[Instructions for the task]
Each entry should be given again exactly, with any image left out.

Page images and extracted text
=-=-=
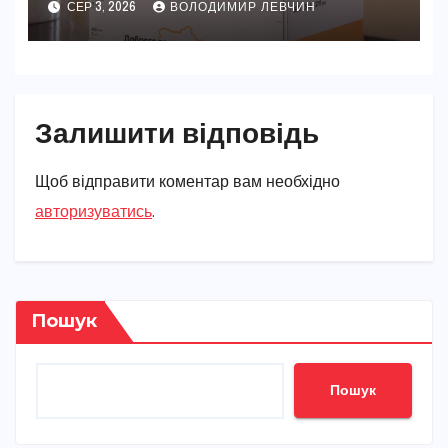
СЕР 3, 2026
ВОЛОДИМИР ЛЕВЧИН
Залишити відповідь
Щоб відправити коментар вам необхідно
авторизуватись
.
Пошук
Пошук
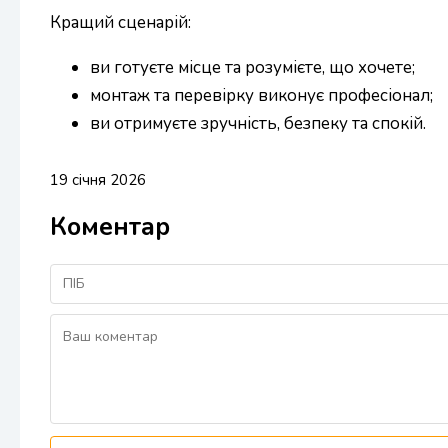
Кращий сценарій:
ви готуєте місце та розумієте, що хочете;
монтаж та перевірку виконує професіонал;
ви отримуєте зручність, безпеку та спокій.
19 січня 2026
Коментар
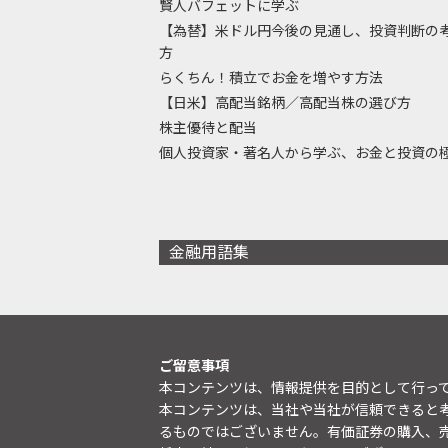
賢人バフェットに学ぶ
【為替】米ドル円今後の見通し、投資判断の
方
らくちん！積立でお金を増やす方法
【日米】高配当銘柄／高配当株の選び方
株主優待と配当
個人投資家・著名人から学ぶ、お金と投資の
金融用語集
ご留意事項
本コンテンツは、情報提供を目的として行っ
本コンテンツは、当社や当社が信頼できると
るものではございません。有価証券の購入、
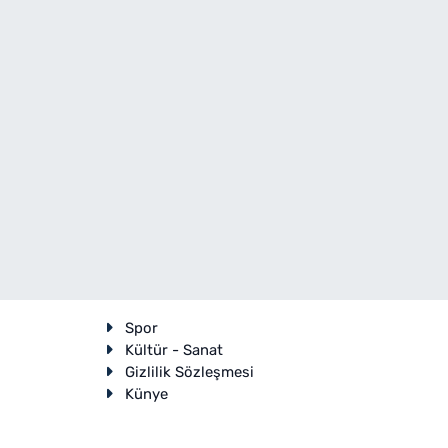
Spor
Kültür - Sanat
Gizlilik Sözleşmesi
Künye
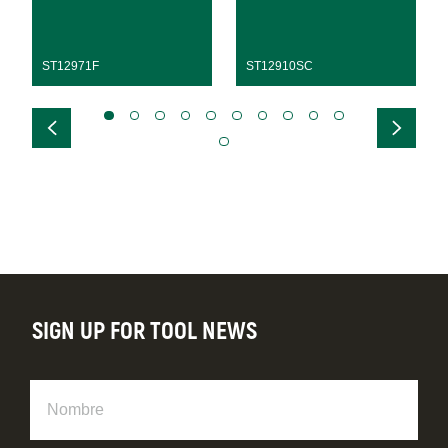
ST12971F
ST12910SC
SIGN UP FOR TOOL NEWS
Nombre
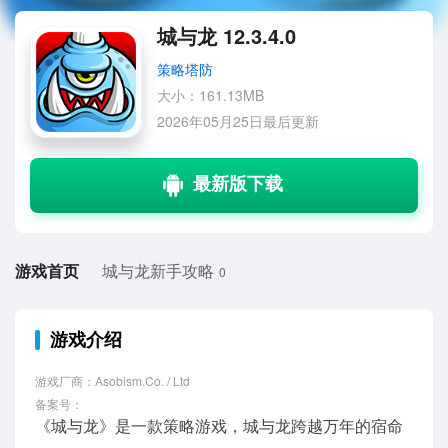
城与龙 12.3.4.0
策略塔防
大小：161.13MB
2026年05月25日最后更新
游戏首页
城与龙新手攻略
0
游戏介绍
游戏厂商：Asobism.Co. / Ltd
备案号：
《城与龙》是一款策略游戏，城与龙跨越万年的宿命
=-=-=
[Output of the task]
СЕР 3, 2026
ВОЛОДИМИР ЛЕВЧИН
Залишити відповідь
Щоб відправити коментар вам необхідно
авторизуватись
.
Пошук
Пошук
Кращий сценарій:
ви готуєте місце та розумієте, що хочете;
монтаж та перевірку виконує професіонал;
ви отримуєте зручність, безпеку та спокій.
19 січня 2026
Коментар
賢人バフェットに学ぶ
【為替】米ドル円今後の見通し、投資判断の
方
らくちん！積立でお金を増やす方法
【日米】高配当銘柄／高配当株の選び方
株主優待と配当
個人投資家・著名人から学ぶ、お金と投資の
金融用語集
ご留意事項
本コンテンツは、情報提供を目的として行っ
本コンテンツは、当社や当社が信頼できると
るものではございません。有価証券の購入、
Spor
Kültür - Sanat
Gizlilik Sözleşmesi
Künye
ST12971F
ST12910SC
SIGN UP FOR TOOL NEWS
Nombre
城与龙 12.3.4.0
策略塔防
大小：161.13MB
2026年05月25日最后更新
游戏首页
城与龙新手攻略
0
游戏介绍
游戏厂商：Asobism.Co. / Ltd
备案号：
《城与龙》是一款策略游戏，城与龙跨越万年的宿命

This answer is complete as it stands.